A virtual visit to a museum could help seniors stay mentally active and comes with a host of additional health benefits. That’s because these digital connections can make retirees feel less lonely and isolated.

A study from the University of Montreal and the Montreal Museum of Fine Arts, published in Frontiers in Medicine,  found that regular online visits may reduce the risk for strokes, heart disease and cognitive decline.

Social isolation has been associated with these conditions and the coronavirus pandemic increased the risks due to the need for seniors to stay home and isolate, according to a press release from the university.

The researchers investigated the potential benefits of weekly virtual visits for a three-month period. The participants were people aged 65 and older who lived in the Montreal, Canada area. Half of the study’s participants attended online visits and a discussion afterwards, while the control group did not partake in any cultural events at all.

This study was actually an extension of an earlier experiment by the museum in 2018 that was Called Thursday’s at the Museum, according to Study Finds. This research suggested that art-based activities can improve the well-being of older adults.

What the new study found
The group who participated in the virtual visits showed significant improvements in their quality of life and frailty assessments. Frailty is the outcome when people are exposed to conditions that negatively impact their health and wellbeing.
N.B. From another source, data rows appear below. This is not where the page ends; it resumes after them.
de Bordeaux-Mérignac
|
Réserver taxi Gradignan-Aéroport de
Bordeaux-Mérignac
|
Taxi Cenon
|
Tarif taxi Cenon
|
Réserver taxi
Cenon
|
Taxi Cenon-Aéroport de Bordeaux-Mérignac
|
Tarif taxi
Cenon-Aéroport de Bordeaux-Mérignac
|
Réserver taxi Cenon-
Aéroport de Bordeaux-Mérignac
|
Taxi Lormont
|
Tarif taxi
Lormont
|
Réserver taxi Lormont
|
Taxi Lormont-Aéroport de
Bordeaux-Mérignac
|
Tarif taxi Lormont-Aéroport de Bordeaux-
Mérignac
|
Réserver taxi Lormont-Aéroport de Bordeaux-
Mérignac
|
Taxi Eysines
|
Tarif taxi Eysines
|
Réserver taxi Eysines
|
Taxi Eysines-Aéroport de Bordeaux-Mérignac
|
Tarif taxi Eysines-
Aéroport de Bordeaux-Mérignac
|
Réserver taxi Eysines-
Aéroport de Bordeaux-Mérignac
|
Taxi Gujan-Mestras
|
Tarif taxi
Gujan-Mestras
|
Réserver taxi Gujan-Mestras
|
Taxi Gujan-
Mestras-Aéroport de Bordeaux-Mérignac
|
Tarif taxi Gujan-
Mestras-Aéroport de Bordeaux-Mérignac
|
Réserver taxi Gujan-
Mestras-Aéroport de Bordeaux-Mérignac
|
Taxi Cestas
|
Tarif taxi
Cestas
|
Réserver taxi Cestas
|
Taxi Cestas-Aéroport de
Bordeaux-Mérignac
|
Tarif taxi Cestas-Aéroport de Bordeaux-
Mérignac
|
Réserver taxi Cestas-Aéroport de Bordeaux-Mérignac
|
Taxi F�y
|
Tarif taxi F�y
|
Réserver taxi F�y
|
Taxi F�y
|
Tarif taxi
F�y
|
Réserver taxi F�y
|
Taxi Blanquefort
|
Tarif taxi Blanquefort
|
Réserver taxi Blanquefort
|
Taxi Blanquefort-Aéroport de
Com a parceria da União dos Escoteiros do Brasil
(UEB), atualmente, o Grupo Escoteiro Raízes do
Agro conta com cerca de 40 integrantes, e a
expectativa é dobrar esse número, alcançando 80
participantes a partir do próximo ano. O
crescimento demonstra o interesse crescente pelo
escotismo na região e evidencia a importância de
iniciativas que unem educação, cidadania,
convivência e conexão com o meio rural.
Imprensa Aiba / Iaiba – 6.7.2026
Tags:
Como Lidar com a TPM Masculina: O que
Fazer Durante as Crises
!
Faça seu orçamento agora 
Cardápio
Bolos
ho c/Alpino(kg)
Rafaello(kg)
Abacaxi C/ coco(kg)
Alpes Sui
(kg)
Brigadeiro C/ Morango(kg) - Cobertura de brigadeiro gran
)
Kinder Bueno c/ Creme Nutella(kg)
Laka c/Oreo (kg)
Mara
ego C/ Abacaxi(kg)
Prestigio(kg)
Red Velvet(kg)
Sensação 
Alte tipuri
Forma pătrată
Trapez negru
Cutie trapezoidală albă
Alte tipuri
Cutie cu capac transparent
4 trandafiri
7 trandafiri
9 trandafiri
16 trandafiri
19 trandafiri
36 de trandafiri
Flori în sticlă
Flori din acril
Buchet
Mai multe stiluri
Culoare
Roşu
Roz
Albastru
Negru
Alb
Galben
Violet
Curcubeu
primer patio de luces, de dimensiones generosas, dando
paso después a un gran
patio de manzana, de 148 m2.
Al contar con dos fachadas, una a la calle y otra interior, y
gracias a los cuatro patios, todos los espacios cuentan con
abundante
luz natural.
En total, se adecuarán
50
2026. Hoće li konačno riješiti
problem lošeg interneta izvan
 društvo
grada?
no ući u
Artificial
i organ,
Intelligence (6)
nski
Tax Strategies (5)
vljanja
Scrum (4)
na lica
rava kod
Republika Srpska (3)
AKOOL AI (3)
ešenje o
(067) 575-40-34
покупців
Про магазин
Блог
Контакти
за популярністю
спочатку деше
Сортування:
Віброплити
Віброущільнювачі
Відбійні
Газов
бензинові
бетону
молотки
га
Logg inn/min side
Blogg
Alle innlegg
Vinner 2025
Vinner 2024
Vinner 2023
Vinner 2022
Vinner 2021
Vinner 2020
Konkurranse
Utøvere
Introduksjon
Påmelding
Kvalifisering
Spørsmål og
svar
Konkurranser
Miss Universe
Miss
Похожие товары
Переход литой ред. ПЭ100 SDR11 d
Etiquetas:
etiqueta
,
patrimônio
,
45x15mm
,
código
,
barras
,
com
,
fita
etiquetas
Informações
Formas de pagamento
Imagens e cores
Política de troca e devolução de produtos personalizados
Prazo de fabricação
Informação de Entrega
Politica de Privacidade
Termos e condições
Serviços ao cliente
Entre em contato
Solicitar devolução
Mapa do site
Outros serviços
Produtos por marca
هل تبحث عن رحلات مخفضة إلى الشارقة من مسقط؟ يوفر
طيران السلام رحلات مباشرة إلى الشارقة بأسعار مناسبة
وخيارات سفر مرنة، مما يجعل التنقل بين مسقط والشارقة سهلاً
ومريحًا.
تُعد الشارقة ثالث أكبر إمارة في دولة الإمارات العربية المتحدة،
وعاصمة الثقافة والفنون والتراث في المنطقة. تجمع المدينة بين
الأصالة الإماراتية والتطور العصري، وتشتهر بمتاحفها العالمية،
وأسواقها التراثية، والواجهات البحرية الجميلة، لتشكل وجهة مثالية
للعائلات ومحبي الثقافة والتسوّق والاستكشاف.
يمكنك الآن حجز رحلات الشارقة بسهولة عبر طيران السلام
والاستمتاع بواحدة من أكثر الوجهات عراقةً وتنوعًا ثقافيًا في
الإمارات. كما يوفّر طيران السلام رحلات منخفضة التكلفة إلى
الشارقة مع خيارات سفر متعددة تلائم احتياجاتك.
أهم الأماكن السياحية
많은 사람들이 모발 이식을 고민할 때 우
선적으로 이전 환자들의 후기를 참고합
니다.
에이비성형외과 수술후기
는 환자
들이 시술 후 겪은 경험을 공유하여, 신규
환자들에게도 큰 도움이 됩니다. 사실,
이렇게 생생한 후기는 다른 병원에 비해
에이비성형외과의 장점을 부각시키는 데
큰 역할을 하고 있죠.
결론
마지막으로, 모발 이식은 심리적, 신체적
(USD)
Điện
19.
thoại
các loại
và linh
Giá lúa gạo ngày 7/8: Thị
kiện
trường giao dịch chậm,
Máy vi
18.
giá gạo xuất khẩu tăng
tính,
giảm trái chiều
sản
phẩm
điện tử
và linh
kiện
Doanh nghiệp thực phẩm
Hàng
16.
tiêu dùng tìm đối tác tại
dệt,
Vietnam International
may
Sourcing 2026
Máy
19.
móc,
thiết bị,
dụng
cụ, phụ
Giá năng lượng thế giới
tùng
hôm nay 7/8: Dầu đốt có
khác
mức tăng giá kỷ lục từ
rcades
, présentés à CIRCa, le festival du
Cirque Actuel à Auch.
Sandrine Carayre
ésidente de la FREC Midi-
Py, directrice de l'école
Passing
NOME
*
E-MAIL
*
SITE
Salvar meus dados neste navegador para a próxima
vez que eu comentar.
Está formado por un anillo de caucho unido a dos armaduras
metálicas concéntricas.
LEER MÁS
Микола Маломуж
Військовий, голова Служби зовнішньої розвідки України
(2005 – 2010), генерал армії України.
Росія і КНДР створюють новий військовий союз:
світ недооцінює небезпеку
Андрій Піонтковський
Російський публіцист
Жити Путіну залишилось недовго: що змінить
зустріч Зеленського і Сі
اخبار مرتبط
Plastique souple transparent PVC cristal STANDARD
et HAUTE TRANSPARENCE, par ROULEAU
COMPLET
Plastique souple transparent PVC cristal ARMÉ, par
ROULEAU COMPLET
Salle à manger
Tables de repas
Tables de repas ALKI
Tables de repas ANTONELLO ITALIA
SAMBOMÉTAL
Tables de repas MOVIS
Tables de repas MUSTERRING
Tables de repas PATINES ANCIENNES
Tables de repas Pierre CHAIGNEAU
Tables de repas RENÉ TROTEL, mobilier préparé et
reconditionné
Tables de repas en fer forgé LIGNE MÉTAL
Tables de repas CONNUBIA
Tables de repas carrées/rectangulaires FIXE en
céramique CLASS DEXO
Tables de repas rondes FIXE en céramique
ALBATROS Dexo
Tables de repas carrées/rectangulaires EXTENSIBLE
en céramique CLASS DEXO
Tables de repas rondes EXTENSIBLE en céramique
“Our study showed that art-based activity may be an effective intervention,” lead author Dr. Olivier Beauchet, a professor at the University of Montreal, said in the press release. “On a global scale, this participatory art-based activity could become a model that could be offered in museums and arts institutions worldwide to promote active and healthy aging.”

Virtual visits with pets
In New York, the state office for aging (OFA) has a unique program to reduce social isolation through video chats for virtual pet visits, reported The Daily News. The program has joined in a partnership with the national nonprofit Pets Together.

“Pets are known for their therapeutic abilities, and they are also great conversation starters. These two factors combined go a long way in helping to reduce the major health implications associated with loneliness and social isolation,” NY state OFA director Greg Olsen told the daily news

The video chats run around 30 minutes and match the senior with volunteer pet owners. The conversations give an opportunity to engage the older adults and help to combat social isolation. The featured pets include dogs, cats, ponies, and even bearded dragons.

“Our volunteers use conversations about their pets to make a connection with the audience,” said Pets Together executive director Jennifer Bashford. “ Every visit is different, and you never know which animal is going to be on the call, or how they’ll behave. Our volunteers have also formed a close community, as many are retired individuals themselves. Pets really do have the ability to bring us together.”

Lessening loneliness in senior adults is the best way to keep minds sharp and bodies healthy. Whether it is through art, music, or pet therapy, anything that keeps people engaged is a big plus.